General life update v 24-7

With a lack of internet connection and just this library to be able to type in video’s are a thing of the past at present, and maybe for the forseable future as I dont know when Im going to be able to sort things out, people say constantly things will get better just life doesnt always work out that way.

Its hard to find motivation for things these days I mean look at what has happened, Im now homeless with very little access to the internet to even talk to people I considered friends (as its amazing how some people will abandon you when you’ve got difficulty in getting in touch or complicated situations in life) IVe lost the one person in this universe who actually made me feel I belonged here as Id always felt an outcast my entire life until I met steph and I really felt I belonged for the first time and that ID actually found someone who made me feel human and normal.

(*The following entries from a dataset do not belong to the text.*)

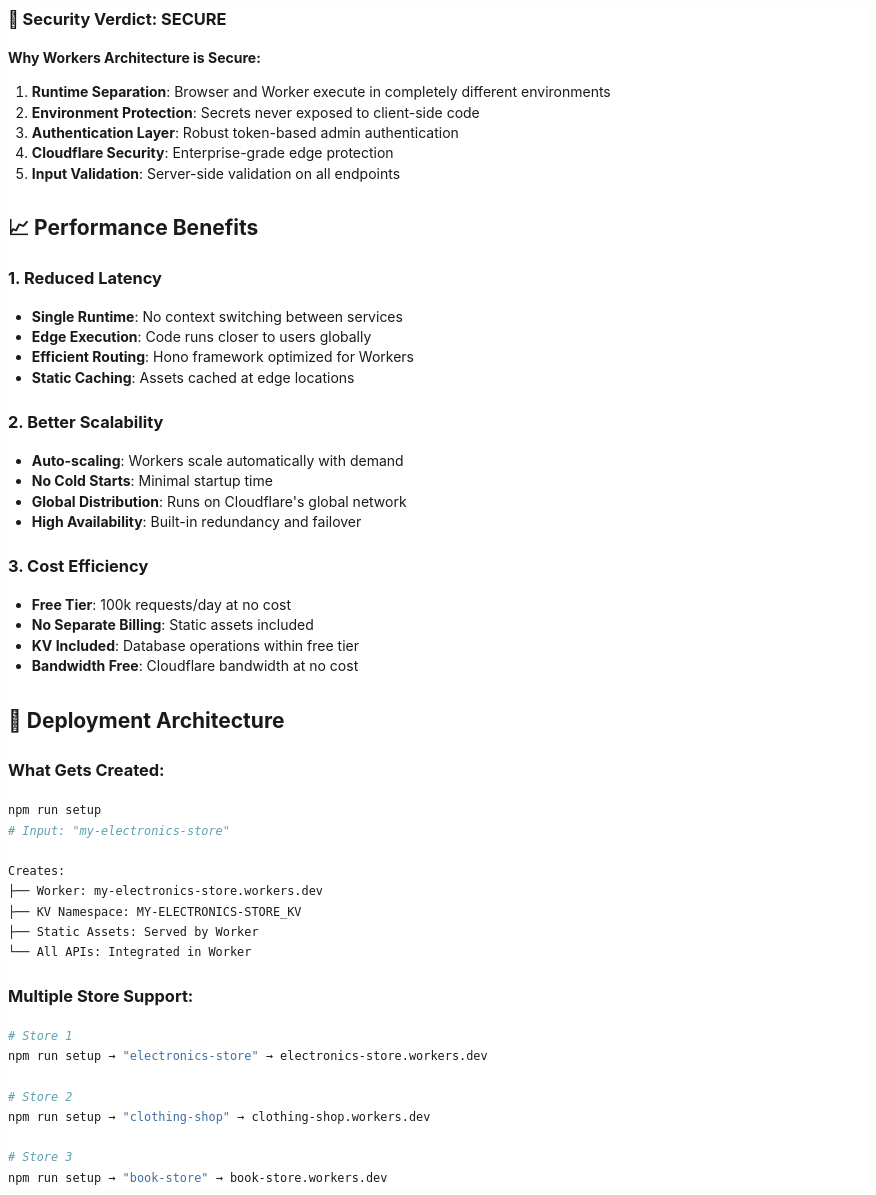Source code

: ### **🔐 Security Verdict: SECURE**

**Why Workers Architecture is Secure:**

1. **Runtime Separation**: Browser and Worker execute in completely different environments
2. **Environment Protection**: Secrets never exposed to client-side code
3. **Authentication Layer**: Robust token-based admin authentication
4. **Cloudflare Security**: Enterprise-grade edge protection
5. **Input Validation**: Server-side validation on all endpoints

## 📈 **Performance Benefits**

### **1. Reduced Latency**
- **Single Runtime**: No context switching between services
- **Edge Execution**: Code runs closer to users globally
- **Efficient Routing**: Hono framework optimized for Workers
- **Static Caching**: Assets cached at edge locations

### **2. Better Scalability**
- **Auto-scaling**: Workers scale automatically with demand
- **No Cold Starts**: Minimal startup time
- **Global Distribution**: Runs on Cloudflare's global network
- **High Availability**: Built-in redundancy and failover

### **3. Cost Efficiency**
- **Free Tier**: 100k requests/day at no cost
- **No Separate Billing**: Static assets included
- **KV Included**: Database operations within free tier
- **Bandwidth Free**: Cloudflare bandwidth at no cost

## 🎯 **Deployment Architecture**

### **What Gets Created:**
```bash
npm run setup
# Input: "my-electronics-store"

Creates:
├── Worker: my-electronics-store.workers.dev
├── KV Namespace: MY-ELECTRONICS-STORE_KV
├── Static Assets: Served by Worker
└── All APIs: Integrated in Worker
```

### **Multiple Store Support:**
```bash
# Store 1
npm run setup → "electronics-store" → electronics-store.workers.dev

# Store 2  
npm run setup → "clothing-shop" → clothing-shop.workers.dev

# Store 3
npm run setup → "book-store" → book-store.workers.dev
```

I still respect all the reasons she had and I still love her completely.

Also in this economy its impossible to find full time work in hospitality (the sector Im qualified and experienced in because some people see it as the doss hole for getting part time jobs in until they can find something better, whereas I have worked in this sector for years towards the higher end of the scale and studied this at university) On top of that finding housing is hard because there is immense pressure on the housing sector resulting in increased rents in the private sector and I am probably unlikely to find anywhere in the council or charity housing associations because the government screwwed me illegally out of my housing benefits even admitting they owed it me but still refused to pay it to the association on time until after I was evicted by them and made homeless.

Sometimes I just wonder what the point in all of this is, things arent getting better anytime soon, steph is still dying and doesnt want me in her life so we wont get too close even though I was already so in love with her I was ready to marry her, and lets be honest I dont really care about much other than that, just all the shit happening at once and never having had anything work out in life, tell me how this is any different to my own personal hell on earth?

Sorry for the lame title… just another general update of the crap thats constantly going on… seems fitting.